I don't even know where to begin with this bill. It doesn't make sense. The effect of withholding proper medical care from sexually active minors is an increase in the number of minors who become pregnant, suffer life-long health problems, or die as a result of a pregnancy, and/or contract a sexually transmitted infection. Surely this can't be the bill's intent.

Since statutory rape is illegal in Virginia, for medical personnel there is a duty to report. This duty to report is independent of providing contraception. I don't know what the reporting requirements for non-medical people are, but I'd offer an educated guess that parents providing birth control to their minor children also report statutory rape. In this context, what does providing contraception have to do with anything? I'm missing something here. So, let's investigate a bit.

HB 1807 will apply to both minors having sex with other minors, as well as adults having sex with minors [a minor ... engaging in sexual relations with a person three years or more older than the minor]. So we need to know what are the current laws (pdf) about sex with minors?

  • Currently, providing another with a contraceptive or contraceptive device is not illegal in Virginia, regardless of the individual's age.


  • It is ... a Class 6 felony in Virginia to have intercourse with a consenting victim age 13 or 14 when the accused is a minor is three years or older than the victim (§ 18.2-63).


    Aha, so we learn that minors having sex with minors is already illegal in Virginia.

    An aside: The punishment for a Class 6 felony is imprisonment for one to five years or jail for up to 12 months and a fine of up to $2,500, either or both.

    You might be interested to know that another offense considered a Class 6 felony in Virginia is an attempt to commit aggravated sexual battery. Also, so are dousing someone in acid, or setting them on fire (as long as it isn't done maliciously), and physically defiling a dead human body. And, if HB 1807 passes, so will providing birth control to some sexually active minors.

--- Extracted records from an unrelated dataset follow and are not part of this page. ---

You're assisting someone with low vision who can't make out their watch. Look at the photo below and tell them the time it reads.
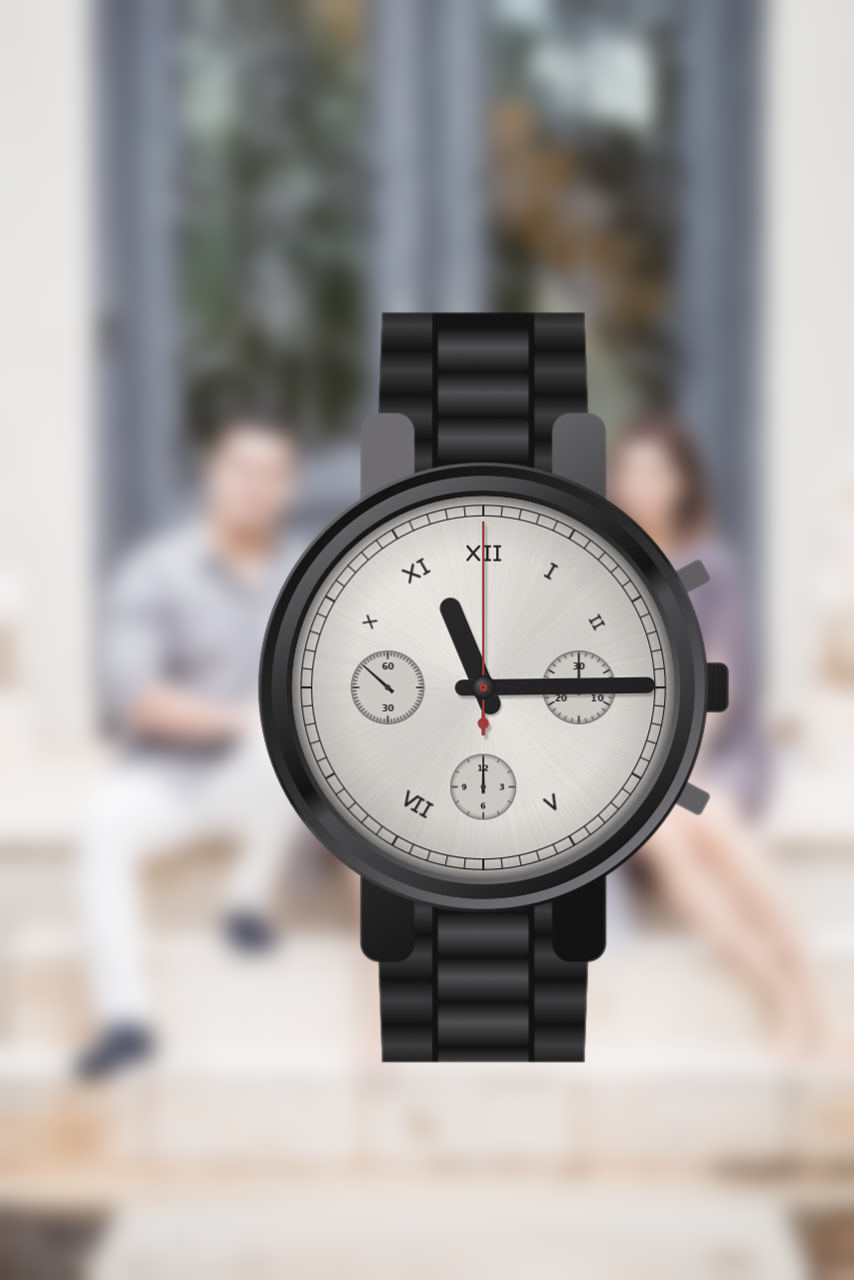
11:14:52
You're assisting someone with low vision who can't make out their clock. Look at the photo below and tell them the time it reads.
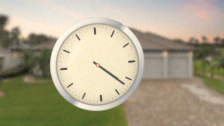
4:22
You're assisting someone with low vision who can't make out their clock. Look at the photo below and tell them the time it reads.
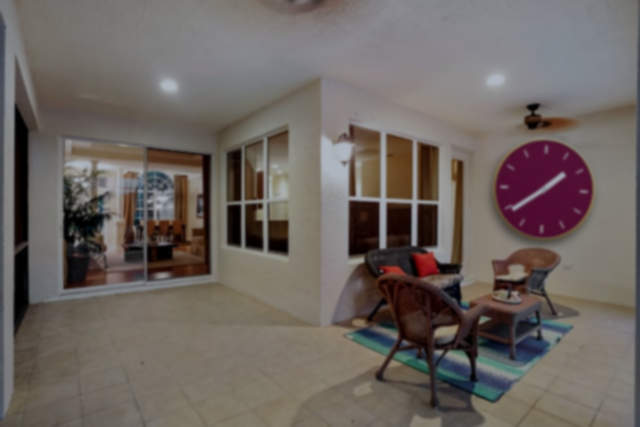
1:39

    At least you'll be relieved to know that it's not just health care professionals, parents, store clerks, and a minor's friends who are to be made felons in Virginia. Unmarried adults who have sex, aka fornicators, are also to be punished: Any person, not being married, who voluntarily shall have sexual intercourse with any other person, shall be guilty of fornication, punishable as a Class 4 misdemeanor. [You know, there are ways to neutralize a person's libido. Virginia legislators, call me!]

    Back to current laws. We also learn that during 2002 and 2003:

    [T]here were 46 offenders (minors at least three years older than the
    victim) who were convicted under § 18.2-63. The largest portion of these offenders (44%) were sentenced to local-responsible (jail) time, but over one-third (39%) were sentenced to state responsible (prison) time. The offenders who were sentenced to prison received a median sentence of two years incarceration.

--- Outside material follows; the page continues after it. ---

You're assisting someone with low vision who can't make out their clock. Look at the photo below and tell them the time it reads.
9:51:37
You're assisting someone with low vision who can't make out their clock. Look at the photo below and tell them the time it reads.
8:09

  • [C]arnal knowledge of a consenting 13 or 14 year old is raised to a Class 4 felony when to accused is an adult. Under § 18.2-371(ii), consensual intercourse with a minor age 15 or older is a Class 1 misdemeanor when the accused is not the parent.

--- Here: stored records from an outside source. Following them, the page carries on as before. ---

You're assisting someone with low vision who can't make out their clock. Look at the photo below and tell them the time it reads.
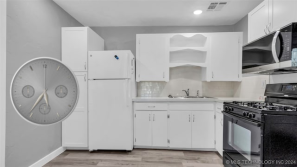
5:36
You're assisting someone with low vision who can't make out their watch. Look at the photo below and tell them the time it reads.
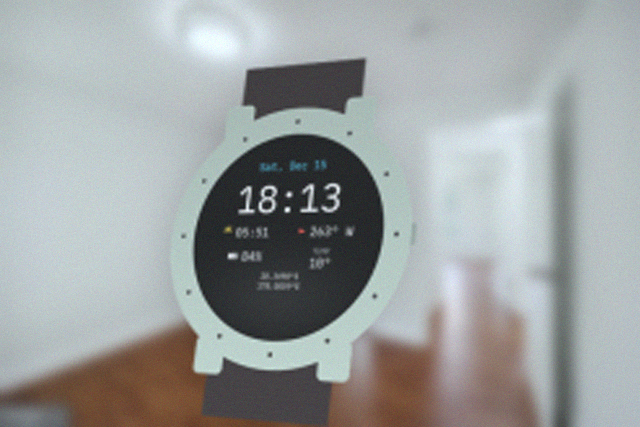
18:13
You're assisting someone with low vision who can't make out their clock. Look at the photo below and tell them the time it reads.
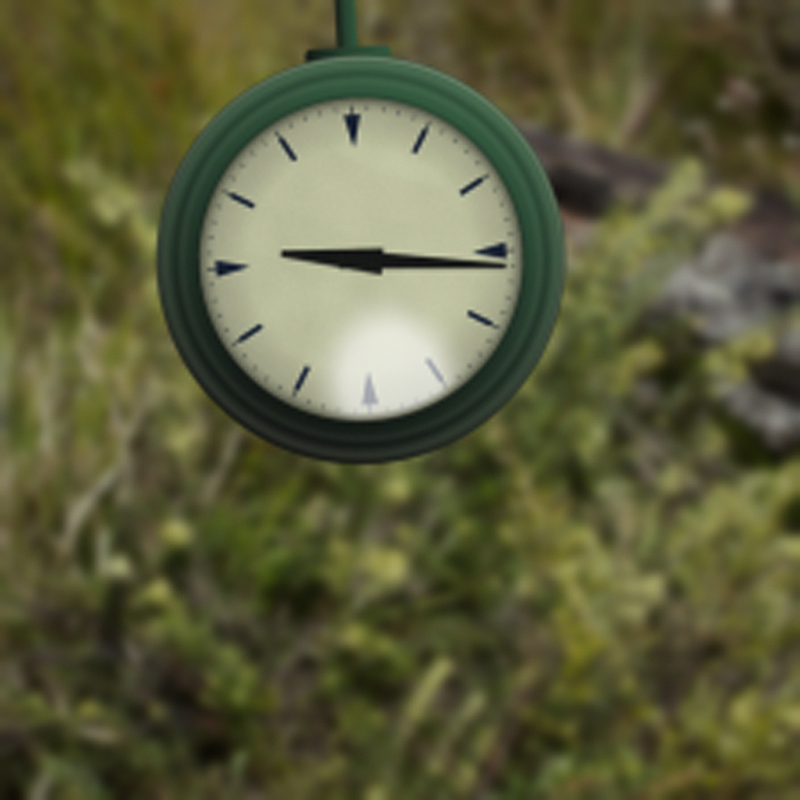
9:16
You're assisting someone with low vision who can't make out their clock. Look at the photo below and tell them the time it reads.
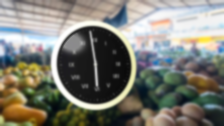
5:59
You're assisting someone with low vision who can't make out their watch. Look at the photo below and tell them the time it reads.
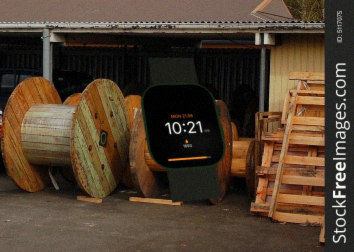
10:21
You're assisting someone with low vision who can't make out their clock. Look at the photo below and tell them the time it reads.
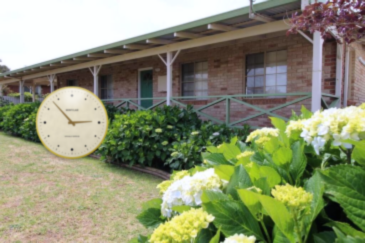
2:53
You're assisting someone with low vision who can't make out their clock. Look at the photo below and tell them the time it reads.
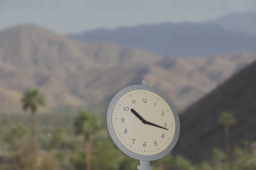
10:17
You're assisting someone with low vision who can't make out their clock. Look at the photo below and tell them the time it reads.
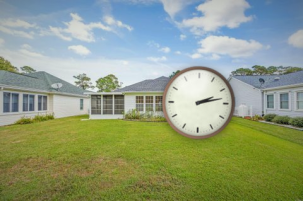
2:13
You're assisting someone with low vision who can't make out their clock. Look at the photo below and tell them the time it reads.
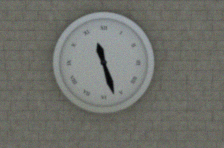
11:27
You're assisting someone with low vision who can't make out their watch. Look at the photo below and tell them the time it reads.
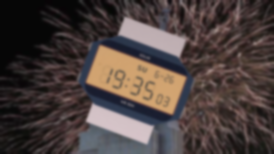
19:35
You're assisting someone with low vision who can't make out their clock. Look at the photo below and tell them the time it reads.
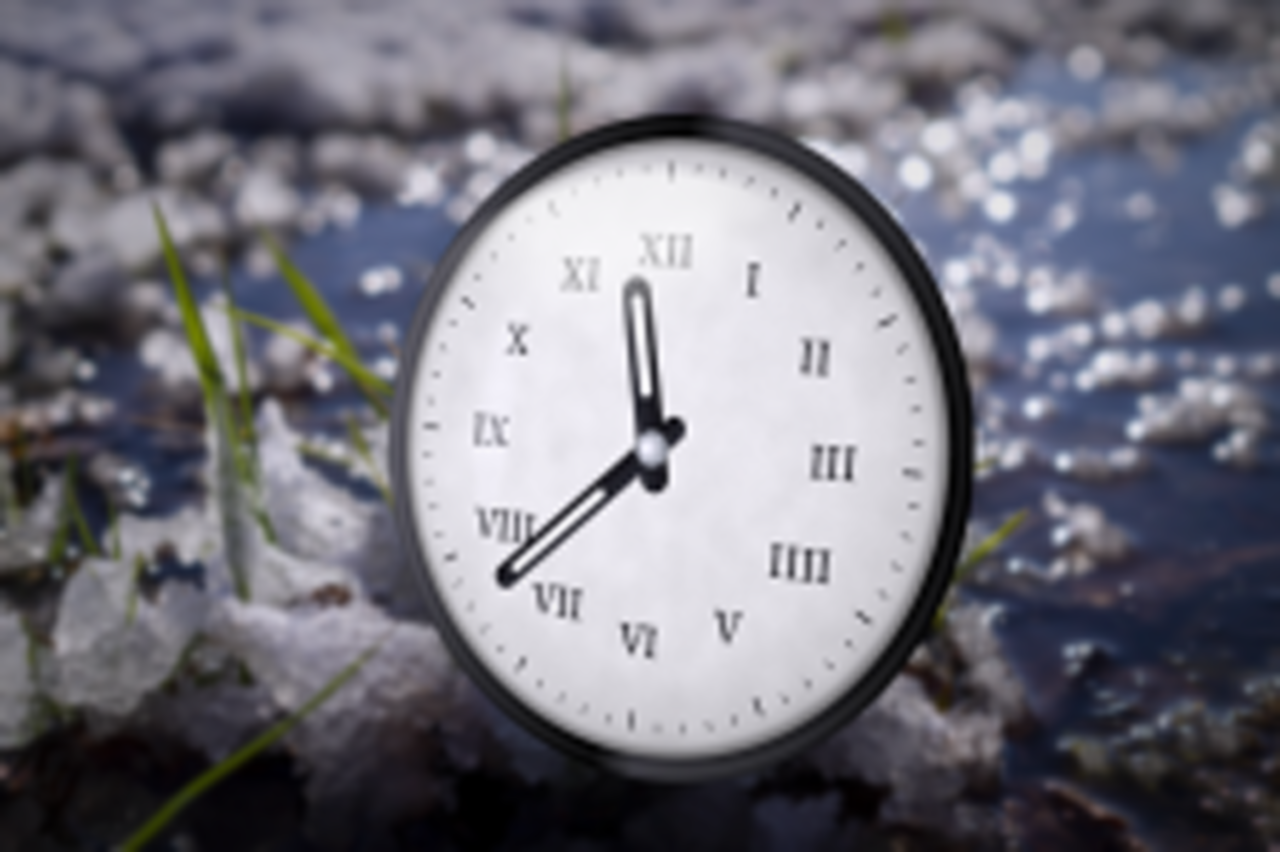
11:38
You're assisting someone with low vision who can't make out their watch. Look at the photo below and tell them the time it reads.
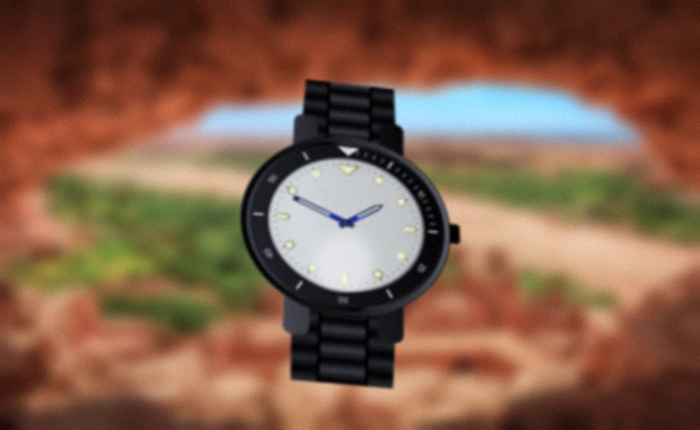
1:49
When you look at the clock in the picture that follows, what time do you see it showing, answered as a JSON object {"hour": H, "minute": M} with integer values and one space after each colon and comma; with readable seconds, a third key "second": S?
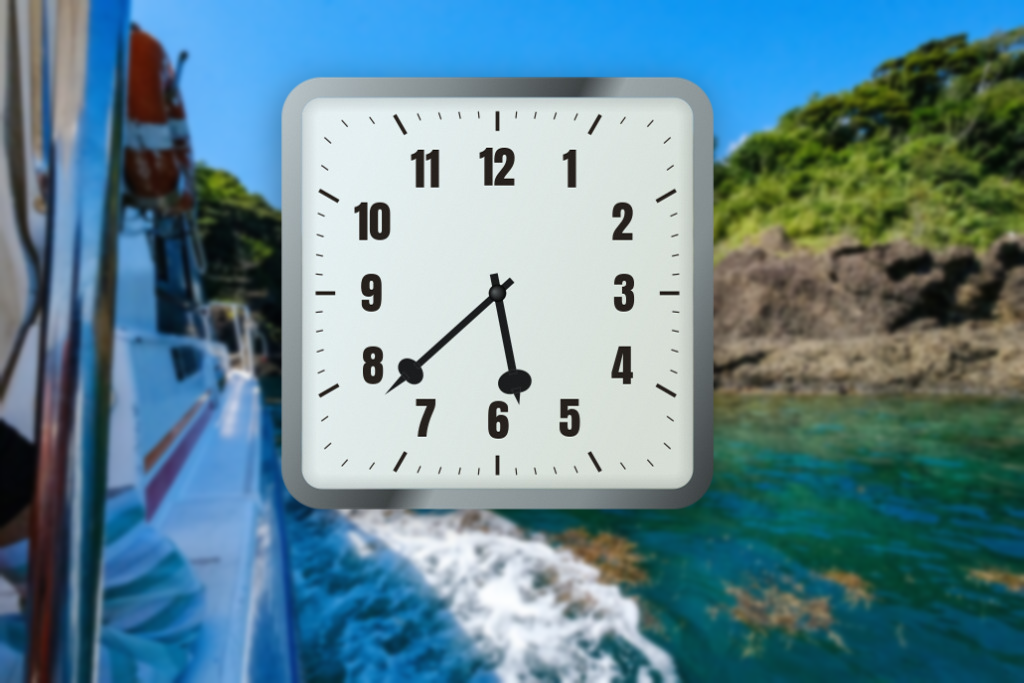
{"hour": 5, "minute": 38}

    As we'd expect, statutory rape is also already illegal in Virginia. [I don't have time to research the parent thing, but I'd really like to believe that if the adult is the parent, there will still be a punishment.] As for the number of cases, during 2003 and 2004:

    ...33 offenders held pre- or post-trial in jail were convicted under this statute during the two-year period. All 33 offenders received local responsible (jail) time, with a median sentence just under three months.


    Another aside: The median sentence for the minor offenders is two years incarceration, while that for the adult offenders is just under three months. Why?

    So, Virginia already has laws dealing with sexual intercourse with a minor. Also, the yearly number of cases (~23 minor offenders, and ~11 adults)* does not appear to be overwhelming the system. How would not providing adequate medical care to sexually active minors (HB 1807) fit in here and augment the existing laws?

    *Not the actual number because I didn't have the raw data.

    (via Democracy for Virginia)

    Update: Virginia's fornication law has been struck down.(via Instapundit)

  • 1 Comments:

    At 12:09 AM, Blogger Rivki said...

    I just wrote to my Senator and Delegate (I live in Virginia) asking them to oppose this bill - actually I just replied to the replies they sent me after I wrote about Cosgrove's bill. It's nice to actually have a say in this sort of thing (well, at least an illusion of a say - both my senator and delegate replied to me an a day or two which was nice). Thanks for posting the link to the Bill Tracking - I had heard about the gist of the bill last week but since I didn't know the number I could read it for myself. That's what I love about blogs - I knew someone would come through for me. Thanks.